Leitsatz

Die Klägerin hatte in der Erbschaftssteuer-Erklärung als Verwandtschaftsverhältnis "Nichte II. Grades" angegeben, ohne im Sinne des § 1925 BGB gesetzliche Erbin II. Ordnung zu sein. Das Finanzamt hat jedoch seine Ermittlungspflicht hinsichtlich des tatsächlichen Verwandtschaftsverhältnisses verletzt, so dass der ergangene Erbschaftssteuerbescheid nicht mehr in die Steuerklasse III geändert werden kann.

 

Sachverhalt

Die Erblasserin ist auf Grund notariellen Testaments von der Klägerin, der Nichte ihres vorverstorbenen Ehemannes, allein beerbt worden. In der Erbschaftssteuererklärung hat die Klägerin als Verwandtschaftsverhältnis "Nichte II. Grades" angegeben. Im Steuerbescheid, der hinsichtlich der Zusammensetzung und des Wertes des Nachlasses, der Höhe der Pflichtteile sowie der anrechenbaren ausländischen Erbschaftssteuer vorläufig erging, ging das beklagte Finanzamt fälschlicherweise von der Steuerklasse II aus.

In dem 3 Jahre später geänderten Steuerbescheid legte das Finanzamt die Steuerklasse III zu Lasten der Klägerin zu Grunde, da ihm in einem Einspruchsverfahren bekannt geworden war, dass die Klägerin nicht die Nichte der Erblasserin, sondern ihres Ehemannes war. Der Bescheid erging weiterhin vorläufig hinsichtlich des Verkehrswertes des ererbten Grundstückes. Nach bekannt werden des Verkehrswertes erhöhte das Finanzamt nochmals die Erbschaftssteuer durch geänderten Bescheid.

Im Rahmen der Klage begehrt die Klägerin die Anwendung der zuerst festgesetzten Steuerklasse II, da einer Änderung insoweit der Grundsatz von Treu und Glauben entgegenstehe.

 

Entscheidung

Einer Änderung des bestandskräftigen Erstbescheides steht der Grundsatz von Treu und Glauben entgegen, so dass die Änderung gemäß § 173 Abs. 1 Nr. 1 AO ausgeschlossen ist.

Das Finanzamt hat seine ihm obliegende Ermittlungspflicht dahingehend nicht gehörig erfüllt, als es die Verwandtschaftsangabe der Klägerin "Nichte II. Grades" hätte überprüfen und eine genaue Angabe hätte verlangen müssen (z.B. Tochter des Bruders der Mutter). Im allgemeinen Sprachgebrauch wird unter Nichte auch die Tochter des Schwagers oder der Schwägerin verstanden, was auch die testamentarische Bezeichnung der Klägerin durch die Erblasserin beweist.
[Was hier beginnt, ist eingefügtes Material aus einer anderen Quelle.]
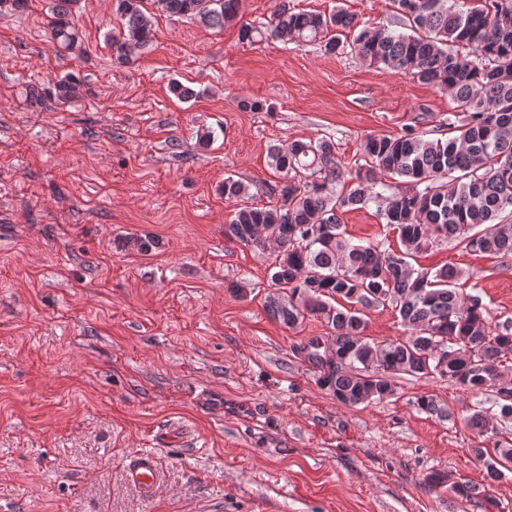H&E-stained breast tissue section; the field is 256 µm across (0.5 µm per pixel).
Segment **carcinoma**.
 Returning a JSON list of instances; mask_svg holds the SVG:
<instances>
[{"mask_svg": "<svg viewBox=\"0 0 512 512\" xmlns=\"http://www.w3.org/2000/svg\"><path fill=\"white\" fill-rule=\"evenodd\" d=\"M79 0H53L50 38L73 50L80 44L73 6ZM145 0H116L119 28L107 43L122 63L146 51L153 42ZM162 10L211 27L236 19L241 0H152ZM391 0L395 28H357L355 17L337 7L329 14L297 10L275 0L268 22H244L240 39L267 35L287 44H317L327 55L350 49L369 65L409 72L420 82L450 94L460 108L448 120V137L427 139L408 129L399 135H369L361 144L354 184L336 191L341 176L334 142L327 138L294 141L269 152L282 182L273 188L279 204L234 209L224 235L256 250L265 244L257 228L267 230L279 247L270 279L288 291L269 298L270 315L293 328L308 315L332 326L328 363L310 351L308 361L323 369L321 384L336 400L355 406L393 394L387 376L405 373L446 378L478 396L496 389L494 404L504 419L512 417V387L504 381L512 355V326L492 323L477 295L458 288L462 272L452 265L435 272L418 270L410 259L443 241L468 253L512 256V0ZM353 34L347 38L344 31ZM31 99H73L72 79L54 88L30 84ZM236 201L245 185L231 177L221 188ZM375 205L401 242L395 250L384 241L353 244L345 237L340 214ZM343 299L347 305L337 303ZM390 304L406 328V338L375 344L360 337L363 310ZM418 408L443 420L449 412L431 396ZM467 424L480 433L488 428L484 411ZM485 461L483 490L497 509L493 487L512 469V448L499 447ZM468 500L473 487L450 481L447 473L428 476Z\"/></svg>", "mask_w": 512, "mask_h": 512, "instance_id": "carcinoma-1", "label": "carcinoma"}]
</instances>
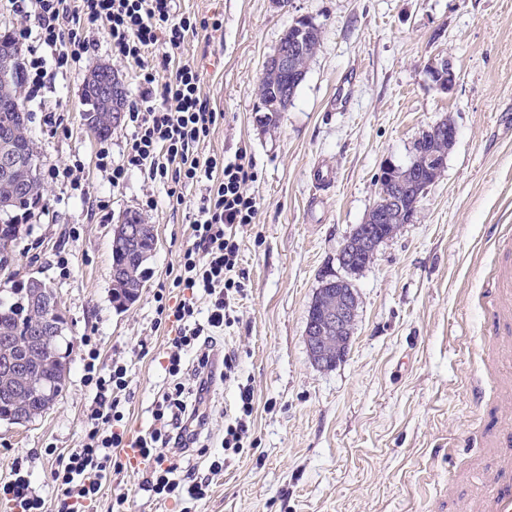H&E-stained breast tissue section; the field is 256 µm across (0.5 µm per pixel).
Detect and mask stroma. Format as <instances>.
<instances>
[{
	"label": "stroma",
	"mask_w": 512,
	"mask_h": 512,
	"mask_svg": "<svg viewBox=\"0 0 512 512\" xmlns=\"http://www.w3.org/2000/svg\"><path fill=\"white\" fill-rule=\"evenodd\" d=\"M177 13L220 18L219 30L188 35L179 57L201 73V93L222 112L205 152L247 148L261 202L240 238L245 291L235 322L213 330L215 356L237 355L238 381L217 383L207 400L204 453L183 470L210 482L198 503L162 501L143 491L144 468L125 467L104 482L97 512L128 494L132 512H452L480 494L475 472L495 462L496 431L512 426V370L501 340L490 338L485 294L503 263L490 226L512 232V0H175ZM306 18L320 44L284 112L261 110L257 83L283 33ZM91 50L66 72L49 71L26 102L41 167L80 162L79 188L49 184L44 208L14 248L18 278L50 285L68 323L67 385L55 405L23 425L0 422V484L26 462L49 512L56 453L78 447L94 392L83 380L82 337H94L98 363L128 368L127 429L151 430L152 411L172 384L163 354L177 329L154 328V295L191 243L190 217L205 186L169 188L132 174L112 188L98 166L99 139L83 122V88L110 66L131 103L143 89L135 64L116 59L105 29L89 33ZM457 74L439 89L431 61ZM353 73L347 111L333 110L336 82ZM452 118L457 138L443 175L423 195L412 223L382 243L352 282L358 295L345 357L323 369L306 345L309 306L323 276L340 274L338 255L378 199L385 163L406 164L422 131ZM320 160L336 168L323 203L306 174ZM152 196L157 206L142 212ZM141 213L156 247L139 297L112 301V238L118 220ZM71 259L61 275L55 253ZM483 371L484 401L469 383ZM256 400L253 447L225 454L224 414L239 387ZM222 458L220 474L210 464Z\"/></svg>",
	"instance_id": "1"
}]
</instances>
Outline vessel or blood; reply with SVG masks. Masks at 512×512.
I'll return each mask as SVG.
<instances>
[{
  "label": "vessel or blood",
  "mask_w": 512,
  "mask_h": 512,
  "mask_svg": "<svg viewBox=\"0 0 512 512\" xmlns=\"http://www.w3.org/2000/svg\"><path fill=\"white\" fill-rule=\"evenodd\" d=\"M488 297L486 313L494 335L511 336L512 271L501 273L489 289ZM498 445L503 452L495 468L482 478L484 492L463 502L456 512H512V428L499 433Z\"/></svg>",
  "instance_id": "b4317fda"
}]
</instances>
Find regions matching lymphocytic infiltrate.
<instances>
[{"mask_svg": "<svg viewBox=\"0 0 512 512\" xmlns=\"http://www.w3.org/2000/svg\"><path fill=\"white\" fill-rule=\"evenodd\" d=\"M12 0L22 24L13 38L26 45L29 57L24 67L27 98H36L48 68L66 71L75 66L90 48L88 30L106 25L115 58L136 63L141 69L144 105L130 106L126 121L133 133L121 162L109 159V149L99 151L101 166L108 170L112 186L123 185L136 171L153 183H205L193 215L192 243L185 250L174 274L173 287L185 297L170 302L157 293L155 325L174 323L178 333L166 351L165 370L174 384L157 402L155 428L136 441L148 471L144 489L161 499L200 501L207 495V480L179 474V460L195 451L206 424L205 396L216 381L231 380L236 357L225 353L216 362L205 328H220L231 321L234 301L244 291L238 265L239 235L254 224L259 199L249 183L257 173L251 155L239 150L231 157L204 153L203 147L220 117L200 92L201 76L195 66L184 64L169 78H159L146 61L149 49L164 46L180 49L186 36L197 29L196 20L175 15L173 0ZM209 300L206 321H199L197 294ZM86 346L84 381L94 392L80 447L57 461L52 478L62 492L57 512H87L96 502L102 482L122 463L113 459L125 447L121 395L129 381L127 368L113 362L111 369L97 365L99 349L92 337H82ZM193 362H186V355ZM192 371L191 384L181 381ZM250 388L240 390L237 413L224 425L222 445L240 452L249 437L253 414Z\"/></svg>", "mask_w": 512, "mask_h": 512, "instance_id": "f902f5d3", "label": "lymphocytic infiltrate"}]
</instances>
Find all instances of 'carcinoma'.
<instances>
[{
    "label": "carcinoma",
    "mask_w": 512,
    "mask_h": 512,
    "mask_svg": "<svg viewBox=\"0 0 512 512\" xmlns=\"http://www.w3.org/2000/svg\"><path fill=\"white\" fill-rule=\"evenodd\" d=\"M304 23L296 21L281 37L279 46L288 47L296 42L301 48L296 54L300 68L308 69L321 39V30L313 32L302 30ZM21 78L15 77L12 92L0 91V143L9 139L12 145L25 154H36L34 143L28 135L30 113L24 111L22 102L15 101ZM299 85L288 80V76L269 68L261 74L257 86L259 99L264 111L275 114L288 108L293 101ZM93 88L86 86V98L90 111L94 112V125L90 132L97 137H106L112 133L109 113L98 106L92 97ZM4 180L0 178V200L10 201L8 208H0V225H13L14 234L0 238V265L12 261L14 246L21 238L24 213L43 201V186L38 176H33L28 187L20 195L10 200ZM155 250L154 235L150 232L141 237L136 249H115L112 251V266L125 269V283L137 285L144 281L145 265ZM42 318L40 309L33 307L27 289L14 285L0 288V339L9 337L15 346L13 354L28 359L27 374L20 381L16 377L0 371V415L16 414L19 410L36 414L45 405H53L67 382V356L61 353V336H50L42 345L36 347L28 334L32 324Z\"/></svg>",
    "instance_id": "1"
}]
</instances>
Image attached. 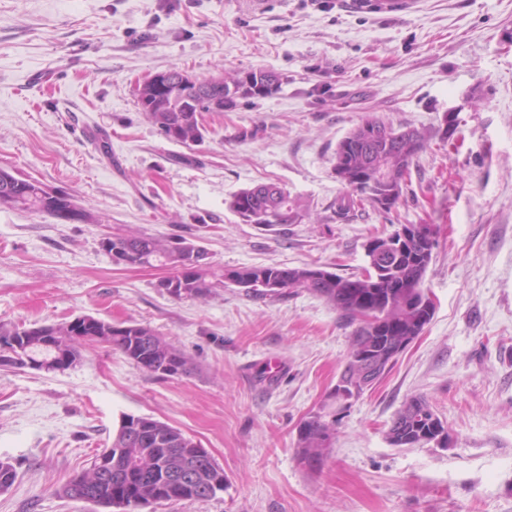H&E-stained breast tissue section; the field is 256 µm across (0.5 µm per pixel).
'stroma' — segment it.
<instances>
[{
    "label": "stroma",
    "instance_id": "stroma-1",
    "mask_svg": "<svg viewBox=\"0 0 512 512\" xmlns=\"http://www.w3.org/2000/svg\"><path fill=\"white\" fill-rule=\"evenodd\" d=\"M0 0V168L69 191L96 224L0 208V323L91 315L151 328L194 364L155 377L100 344L55 372L0 365V512H93L60 488L111 445L119 419L179 428L224 470L207 501L154 512H512V0ZM259 68L279 92L203 115L187 147L162 136L136 87ZM429 132L396 211L336 213L339 141L370 113ZM275 183L299 224L242 222L239 191ZM431 224L423 287L435 310L392 370L344 413L323 464L297 426L348 360L353 325L318 295L207 300L160 290L161 269L115 264L106 236L183 238L214 269L309 264L347 276L365 243ZM423 397L447 447H399L395 413Z\"/></svg>",
    "mask_w": 512,
    "mask_h": 512
}]
</instances>
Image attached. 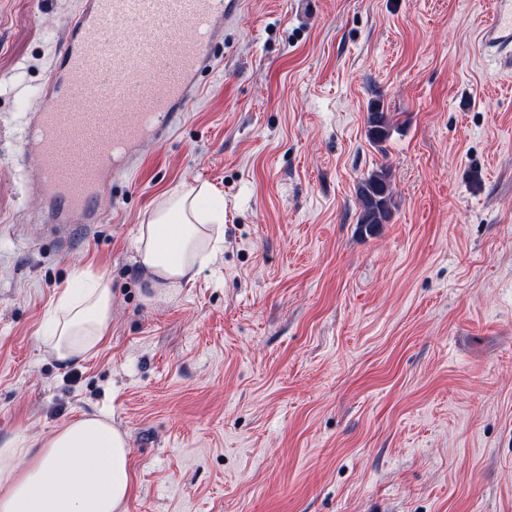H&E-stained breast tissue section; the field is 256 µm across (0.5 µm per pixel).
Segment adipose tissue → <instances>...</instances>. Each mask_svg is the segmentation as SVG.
Wrapping results in <instances>:
<instances>
[{
  "label": "adipose tissue",
  "instance_id": "adipose-tissue-1",
  "mask_svg": "<svg viewBox=\"0 0 512 512\" xmlns=\"http://www.w3.org/2000/svg\"><path fill=\"white\" fill-rule=\"evenodd\" d=\"M208 185L170 192L139 225L136 260L154 299L174 296L224 241V208ZM45 321L44 344L62 367L79 365L112 333L109 279L77 271ZM133 488L128 434L84 415L43 439L19 430L0 440V512H127Z\"/></svg>",
  "mask_w": 512,
  "mask_h": 512
}]
</instances>
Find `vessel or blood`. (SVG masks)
<instances>
[{"instance_id":"vessel-or-blood-1","label":"vessel or blood","mask_w":512,"mask_h":512,"mask_svg":"<svg viewBox=\"0 0 512 512\" xmlns=\"http://www.w3.org/2000/svg\"><path fill=\"white\" fill-rule=\"evenodd\" d=\"M242 0H82L45 74L46 103L21 142L54 230L94 223L113 174L177 124L215 69V40ZM484 51L512 61V0H492Z\"/></svg>"}]
</instances>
Der Pflichtverstoß der Klägerin - ungenaue Angabe des Verwandtschaftsverhältnisses - ist dementsprechend unbedeutend, zumal die Klägerin die Erklärung selbst erstellt hat, so dass ein Verstoß des Finanzamtes gegen seine Ermittlungspflicht überwiegt. Es bleibt daher bei dem Ansatz der günstigeren Steuerklasse II.